Preistrends nutzen
Mit Termingeschäften nutzen Managed Futures über alle Anlagemöglichkeiten hinweg Preisbewegungen auf den globalen Märkten aus. Sie profitieren sowohl von positiven als auch negativen Preistrends. Diese können durch neue Marktinformationen, Veränderungen des ökonomischen Umfelds oder sogar nicht greifbare Faktoren wie Stimmungsumschwünge ausgelöst werden. Je signifikanter Wirtschaftsveränderungen sind, desto gleichgerichteter verhalten sich Investoren und desto ausgeprägter und profitabler sind die daraus resultierenden Trends. Hinter dieser Philosophie steht der Anspruch, in jeder Marktlage Gewinne zu erwirtschaften. Fehlen ausgeprägte Trends gänzlich, so haben es Managed-Futures-Strategien allerdings deutlich schwerer, Gewinne zu erzielen.

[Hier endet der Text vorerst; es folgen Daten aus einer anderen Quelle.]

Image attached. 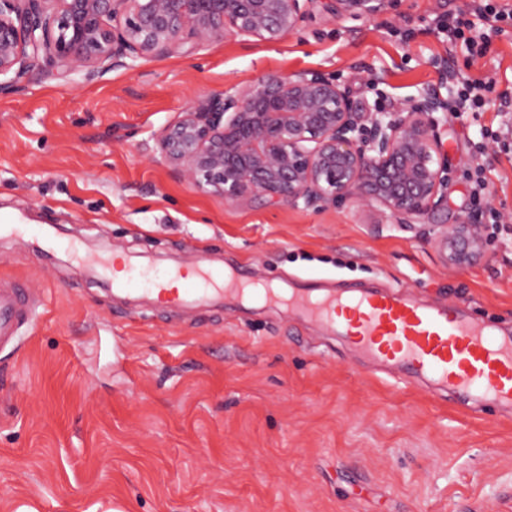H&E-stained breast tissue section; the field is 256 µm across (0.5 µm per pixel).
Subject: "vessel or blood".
Listing matches in <instances>:
<instances>
[{
    "label": "vessel or blood",
    "mask_w": 512,
    "mask_h": 512,
    "mask_svg": "<svg viewBox=\"0 0 512 512\" xmlns=\"http://www.w3.org/2000/svg\"><path fill=\"white\" fill-rule=\"evenodd\" d=\"M128 274L163 305H276L350 343L364 365L512 415V334L498 333L459 303L426 304L393 289H321L309 283L277 291L253 285L243 270L223 272L205 253L190 270L132 267ZM32 312L24 290L0 283V347L19 340Z\"/></svg>",
    "instance_id": "obj_1"
}]
</instances>
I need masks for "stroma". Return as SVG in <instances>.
I'll list each match as a JSON object with an SVG mask.
<instances>
[{
  "label": "stroma",
  "mask_w": 512,
  "mask_h": 512,
  "mask_svg": "<svg viewBox=\"0 0 512 512\" xmlns=\"http://www.w3.org/2000/svg\"><path fill=\"white\" fill-rule=\"evenodd\" d=\"M468 2L336 17L313 0L276 43L228 36L0 91V214L25 229L0 232V280L44 298L0 347V512H512V417L384 377L281 311L159 308L77 262L162 268L205 252L270 282L463 300L511 328L512 147L486 148L501 215L488 261L455 269L434 244L472 210L470 141L512 121V25L473 58L432 23ZM308 70L387 112L427 90L451 97L462 76L493 80L477 118H440L447 207L404 224L354 201L229 205L156 153L155 133L197 95Z\"/></svg>",
  "instance_id": "obj_1"
}]
</instances>
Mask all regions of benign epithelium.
<instances>
[{
  "label": "benign epithelium",
  "instance_id": "7a95c632",
  "mask_svg": "<svg viewBox=\"0 0 512 512\" xmlns=\"http://www.w3.org/2000/svg\"><path fill=\"white\" fill-rule=\"evenodd\" d=\"M314 0H0V91L30 71L60 76L165 57L227 35L274 43ZM392 0H326L331 14L373 17ZM426 91L392 113L359 105L321 70L265 75L233 93L196 97L155 134L156 149L197 188L296 206L362 201L410 223L448 203V166ZM438 246L451 267L490 257L481 225L460 216Z\"/></svg>",
  "mask_w": 512,
  "mask_h": 512
}]
</instances>
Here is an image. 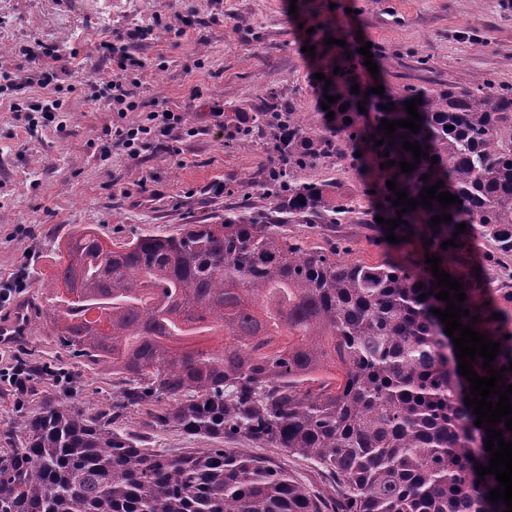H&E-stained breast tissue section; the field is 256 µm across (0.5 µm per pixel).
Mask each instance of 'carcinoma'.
I'll return each mask as SVG.
<instances>
[{
  "mask_svg": "<svg viewBox=\"0 0 512 512\" xmlns=\"http://www.w3.org/2000/svg\"><path fill=\"white\" fill-rule=\"evenodd\" d=\"M337 66L344 74L333 73ZM321 72L331 84L326 91L318 81L319 100L339 96L329 105L334 119L320 106L286 110L274 93L249 119L277 154L273 166L243 181L263 189V212L230 209L210 224L114 242L107 251L87 227L65 233L53 272L37 278L38 319L88 368L112 364L119 399L112 412L89 416L45 395L0 427L8 443L0 448V512L506 510L486 499L495 475L477 482L475 465L491 457L488 434L466 406L470 381L458 371L452 338L431 313L446 303L435 298L440 288L425 255L442 258L439 268L464 285L459 306L470 315L461 323L478 317L473 328L500 343L493 368L509 365L512 88L476 79L462 90L386 88L379 96L362 84L355 95L345 64L329 56ZM418 96L421 130L398 127L395 144L375 145L386 138L381 119L409 118L405 101ZM405 140L427 152L410 173L386 165L413 162ZM322 159L367 173L361 194L376 191L388 219L403 209L386 185L393 178L417 200L441 179V191L461 204L435 201L400 216L407 224L394 233L407 240L398 245L415 249L400 262L341 263L302 249L284 230L334 228L356 214L357 194L343 181L302 176ZM444 213L452 221L432 225ZM461 222L466 231L457 235ZM453 238L459 247L442 248ZM478 239L488 245L480 275L466 264ZM205 336L224 342L175 348ZM147 406L151 427L216 447L172 454L112 429L121 412ZM242 440L312 462L328 492L270 458L221 447Z\"/></svg>",
  "mask_w": 512,
  "mask_h": 512,
  "instance_id": "obj_1",
  "label": "carcinoma"
}]
</instances>
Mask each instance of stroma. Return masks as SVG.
<instances>
[{
	"label": "stroma",
	"instance_id": "35a3bbf8",
	"mask_svg": "<svg viewBox=\"0 0 512 512\" xmlns=\"http://www.w3.org/2000/svg\"><path fill=\"white\" fill-rule=\"evenodd\" d=\"M339 39L358 81L378 76L389 88H466L475 77L512 85V0H0V72L23 64L36 41L59 47L53 84L60 112H11L0 106V282L17 271L48 274L58 241L74 226L122 242L206 224L225 208L259 209V191L241 180L275 157L261 130L247 140L217 129L214 115L235 105L253 111L269 92L298 112L317 105V58L303 53L313 21ZM134 44L124 76L137 83L136 120L169 105L183 116L170 132L151 134L129 157L111 134L117 110L95 101L92 82L109 79L104 43ZM370 42L377 74L358 48ZM77 58H70V51ZM289 235L306 250L335 252L344 263L399 259L377 225L336 229L292 224ZM35 288L0 310V368L21 357L29 365L63 370L70 383L42 376L26 395L0 382V424L33 408L40 395L82 393L93 415L116 398L112 368L82 371L77 358L33 321ZM146 409L115 420L117 431L150 434V447L173 453L204 448L202 438L151 431Z\"/></svg>",
	"mask_w": 512,
	"mask_h": 512
}]
</instances>
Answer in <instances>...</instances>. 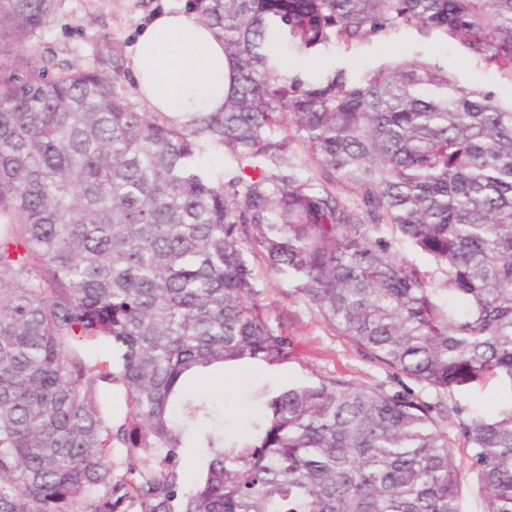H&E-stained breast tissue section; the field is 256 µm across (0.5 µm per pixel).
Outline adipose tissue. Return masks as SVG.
Listing matches in <instances>:
<instances>
[{"label":"adipose tissue","mask_w":512,"mask_h":512,"mask_svg":"<svg viewBox=\"0 0 512 512\" xmlns=\"http://www.w3.org/2000/svg\"><path fill=\"white\" fill-rule=\"evenodd\" d=\"M127 67L149 111L174 124L199 112H219L234 65L213 30L186 10H157L143 24Z\"/></svg>","instance_id":"ef3b65f1"}]
</instances>
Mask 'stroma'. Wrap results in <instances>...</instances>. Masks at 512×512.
Masks as SVG:
<instances>
[{"label": "stroma", "mask_w": 512, "mask_h": 512, "mask_svg": "<svg viewBox=\"0 0 512 512\" xmlns=\"http://www.w3.org/2000/svg\"><path fill=\"white\" fill-rule=\"evenodd\" d=\"M187 3L188 0H59L54 21L32 42L31 49L53 54L55 63L65 68L94 67L106 58L108 47L129 53L152 10L162 6L183 8ZM413 58L436 62L455 81L493 92L503 108L512 107V82L487 67L472 50L438 33L422 36L413 30H401L354 51L339 50L312 59L293 52L288 56V66L310 78L344 66L359 79L376 69ZM255 271L260 297L269 306L273 323L284 327L294 352L285 361L253 363L250 369L238 372L209 393L210 402L223 409L224 424L234 431L237 445L253 443L262 405L272 393L327 376L409 394L445 412L457 405L489 408L497 400L501 387L494 381L439 393L369 358L298 297L287 276L267 271L261 265Z\"/></svg>", "instance_id": "35a3bbf8"}]
</instances>
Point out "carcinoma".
<instances>
[{"label": "carcinoma", "instance_id": "cac0c4a2", "mask_svg": "<svg viewBox=\"0 0 512 512\" xmlns=\"http://www.w3.org/2000/svg\"><path fill=\"white\" fill-rule=\"evenodd\" d=\"M57 8L0 0V512H459L466 472L512 512V108L422 59L313 80L272 53L439 32L512 82V0H191L236 73L224 111L180 126L133 109L116 48L109 71L30 52ZM203 139L234 159L222 180ZM252 257L388 367L498 381L492 410L455 409L465 459L429 403L336 376L282 388L254 443L224 447L188 373L292 352ZM184 485L187 488L193 487L204 476L207 469V459L204 458H182L180 460Z\"/></svg>", "mask_w": 512, "mask_h": 512}]
</instances>
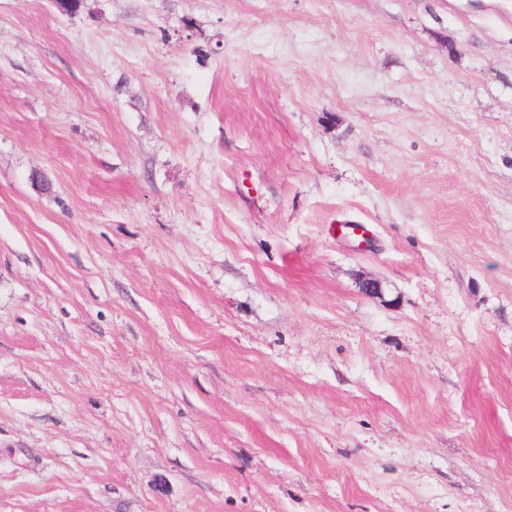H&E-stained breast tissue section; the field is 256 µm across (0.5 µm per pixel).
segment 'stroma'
I'll return each instance as SVG.
<instances>
[{"label":"stroma","mask_w":512,"mask_h":512,"mask_svg":"<svg viewBox=\"0 0 512 512\" xmlns=\"http://www.w3.org/2000/svg\"><path fill=\"white\" fill-rule=\"evenodd\" d=\"M0 512H512V0H0Z\"/></svg>","instance_id":"1"}]
</instances>
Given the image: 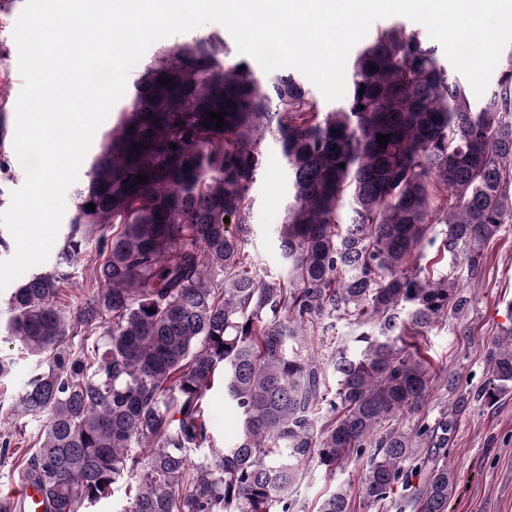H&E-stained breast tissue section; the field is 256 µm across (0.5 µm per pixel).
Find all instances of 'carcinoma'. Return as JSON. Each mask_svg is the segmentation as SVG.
<instances>
[{"label":"carcinoma","instance_id":"1","mask_svg":"<svg viewBox=\"0 0 512 512\" xmlns=\"http://www.w3.org/2000/svg\"><path fill=\"white\" fill-rule=\"evenodd\" d=\"M137 72L54 267L9 296L3 340L37 363L17 408L42 424L21 457L0 434V459L38 487L42 512H79L125 479L124 512H300L292 491L310 461L335 483L317 512H350L337 476L352 461L366 508L448 512L458 418L512 388V338L492 346L482 387L435 413L434 386L455 379L423 341L468 303L460 263L477 275L512 224V57L478 104L437 47L393 24L357 49L348 96L327 112L299 76L256 75L219 32ZM222 111L217 129L208 113ZM267 138L288 168L285 276L245 250ZM430 249L448 274L431 273ZM85 256L72 318L59 295ZM334 319L357 328L352 344L307 353V326ZM220 370L243 415L229 448L210 447L204 408Z\"/></svg>","mask_w":512,"mask_h":512}]
</instances>
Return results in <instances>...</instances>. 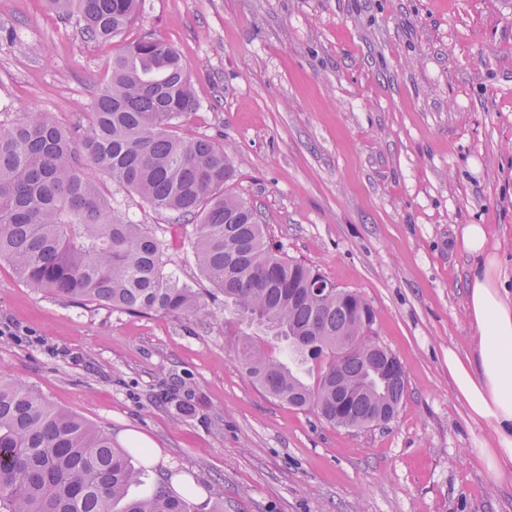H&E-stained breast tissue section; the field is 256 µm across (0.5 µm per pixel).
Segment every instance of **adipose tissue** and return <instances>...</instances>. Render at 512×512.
Returning a JSON list of instances; mask_svg holds the SVG:
<instances>
[{
    "instance_id": "obj_1",
    "label": "adipose tissue",
    "mask_w": 512,
    "mask_h": 512,
    "mask_svg": "<svg viewBox=\"0 0 512 512\" xmlns=\"http://www.w3.org/2000/svg\"><path fill=\"white\" fill-rule=\"evenodd\" d=\"M460 239L479 260L466 288L467 313L477 335L471 355L449 349L448 374L470 417L497 431L492 447L482 454L499 479L512 472V296L498 287V260L487 249L485 225H462Z\"/></svg>"
}]
</instances>
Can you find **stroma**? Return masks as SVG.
I'll return each instance as SVG.
<instances>
[{
  "label": "stroma",
  "instance_id": "stroma-1",
  "mask_svg": "<svg viewBox=\"0 0 512 512\" xmlns=\"http://www.w3.org/2000/svg\"><path fill=\"white\" fill-rule=\"evenodd\" d=\"M179 51L198 107L178 123L231 150L228 191L271 243L360 293L406 392L388 424L336 428L250 379L224 298L187 261L207 318L118 312L30 288L0 260V376L100 426L141 434L146 483L186 479L192 512H512L491 439L448 377L471 351L458 229L483 224L512 293V0H142L109 43L43 0H0V123L82 122L113 56L141 36ZM187 386L193 414L160 393Z\"/></svg>",
  "mask_w": 512,
  "mask_h": 512
}]
</instances>
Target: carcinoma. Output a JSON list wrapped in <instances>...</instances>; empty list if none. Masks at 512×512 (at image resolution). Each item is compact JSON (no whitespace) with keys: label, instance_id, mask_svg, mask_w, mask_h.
Segmentation results:
<instances>
[{"label":"carcinoma","instance_id":"cac0c4a2","mask_svg":"<svg viewBox=\"0 0 512 512\" xmlns=\"http://www.w3.org/2000/svg\"><path fill=\"white\" fill-rule=\"evenodd\" d=\"M45 3L98 42L123 34L140 8V0ZM196 107L181 56L144 36L96 83L86 124L69 128L41 111L0 124V259L30 287L77 303L184 320L206 315L198 289L168 268L167 240L129 220L105 191L107 180L192 227V260L245 327L238 358L265 394L344 429L389 422L376 417L378 402L400 404L405 375L372 338L373 306L349 290L314 294V283L329 279L267 242L257 210L224 190L234 176L229 148L175 133ZM250 329L286 342L313 382ZM139 483L103 429L0 378V512H191L163 482L130 495Z\"/></svg>","mask_w":512,"mask_h":512}]
</instances>
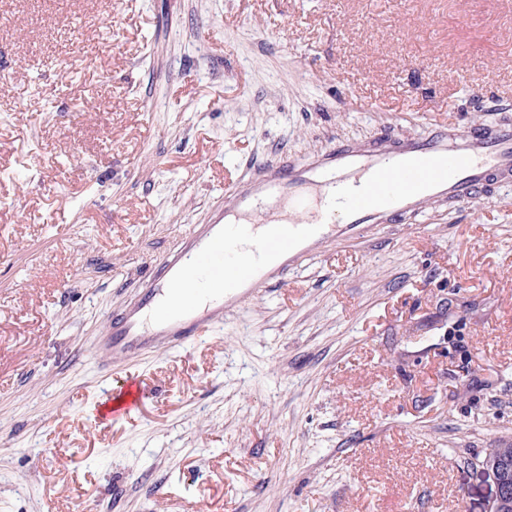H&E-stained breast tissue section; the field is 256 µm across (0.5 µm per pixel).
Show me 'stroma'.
Returning <instances> with one entry per match:
<instances>
[{"instance_id": "obj_1", "label": "stroma", "mask_w": 512, "mask_h": 512, "mask_svg": "<svg viewBox=\"0 0 512 512\" xmlns=\"http://www.w3.org/2000/svg\"><path fill=\"white\" fill-rule=\"evenodd\" d=\"M450 121L512 123V0H0V512H487L512 189L339 225L188 348L92 346L228 185ZM141 381L134 378L125 379L121 385L113 388L111 398L102 403L97 410L100 420L107 421L130 415L139 404Z\"/></svg>"}]
</instances>
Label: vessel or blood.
Listing matches in <instances>:
<instances>
[{
    "instance_id": "obj_1",
    "label": "vessel or blood",
    "mask_w": 512,
    "mask_h": 512,
    "mask_svg": "<svg viewBox=\"0 0 512 512\" xmlns=\"http://www.w3.org/2000/svg\"><path fill=\"white\" fill-rule=\"evenodd\" d=\"M327 186L344 194L342 215L318 212L311 224L270 223L255 245L268 255L295 250L310 237H330L337 223L393 224L416 217L423 205L451 210L494 191L512 187V124L497 127L456 124L416 137L391 127L364 141H339L311 159H292L265 168L247 184L226 192L234 212L274 210L302 200L306 192ZM242 224H197L178 250L148 268L136 299L107 320L95 346L113 360L148 350H180L203 340L224 321V310L242 301L262 280L240 247ZM195 280L196 298L172 309L176 284ZM141 383L125 379L98 412L107 421L130 415L139 404Z\"/></svg>"
}]
</instances>
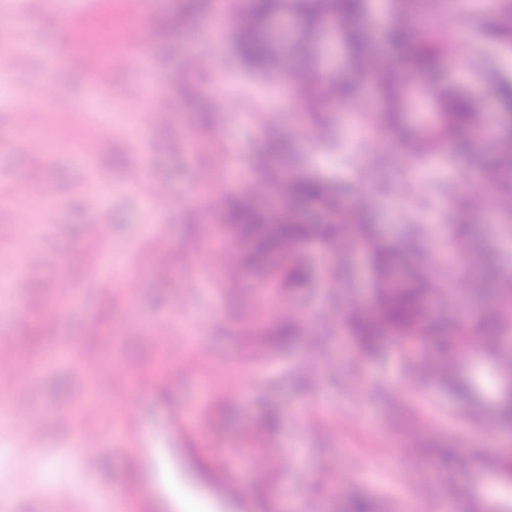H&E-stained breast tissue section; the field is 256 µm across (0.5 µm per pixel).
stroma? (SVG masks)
I'll use <instances>...</instances> for the list:
<instances>
[{
  "mask_svg": "<svg viewBox=\"0 0 512 512\" xmlns=\"http://www.w3.org/2000/svg\"><path fill=\"white\" fill-rule=\"evenodd\" d=\"M181 0H0L16 23L0 32L15 54L0 73V372L14 385L0 412V512H47L57 495L102 512L132 484L137 512H169V482L198 512H347L361 495L377 512H472L493 491L512 496L497 463L512 429L466 420L455 398L393 348L352 364L317 326L336 305L323 280L268 295L263 276L225 284L213 255L222 203L249 191L267 129L279 127L299 164L367 205L388 238L425 225L447 254V218L483 189L494 139L468 155L418 164L404 136L361 138L351 112L302 119L296 76L272 83L245 65L235 35L243 0H207L179 24ZM497 0H438L447 37L464 36L447 76L468 86L486 65L512 80V46L495 31ZM390 15L370 0L362 27L376 54L404 62L380 32ZM189 55L205 72L182 70ZM192 83L196 95L182 97ZM164 98L139 119L153 88ZM162 187L160 211L142 197ZM100 203L86 207L90 191ZM469 212L473 238L512 276V236ZM300 310L312 327L280 346L258 336L263 316ZM81 429L98 465L78 480L61 450ZM455 445L452 466L418 455ZM25 447L23 457L13 448ZM461 493L449 497V488Z\"/></svg>",
  "mask_w": 512,
  "mask_h": 512,
  "instance_id": "35a3bbf8",
  "label": "stroma"
}]
</instances>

Höhere Gewinne bei fallenden Märkten möglich
Managed Futures wenden zumeist Trendfolgestrategien an, die insbesondere von starken Auf- und Abwärtsbewegungen des Marktes profitieren. Die höchsten Renditen können sie in den besten bzw. schlechtesten Aktienmonaten erzielen, wobei sie erst in Märkte long bzw. short gehen, die bereits eine klare Trendwende aufweisen. Setzt sich der Trend dann fort, erzielen sie Gewinne. Negative Trends sind gewöhnlich stärker ausgeprägt als positive,so dass sich in derartigen Phasen die besten Gewinnmöglichkeiten ergeben. Ändert sich der Trend allerdings abrupt, können Managed Futures nicht sofort mitziehen, sondern realisieren erst einmal Verluste. Hier greift dann für gewöhnlich das dem Investmentprozess zugrunde liegende Risikomanagement.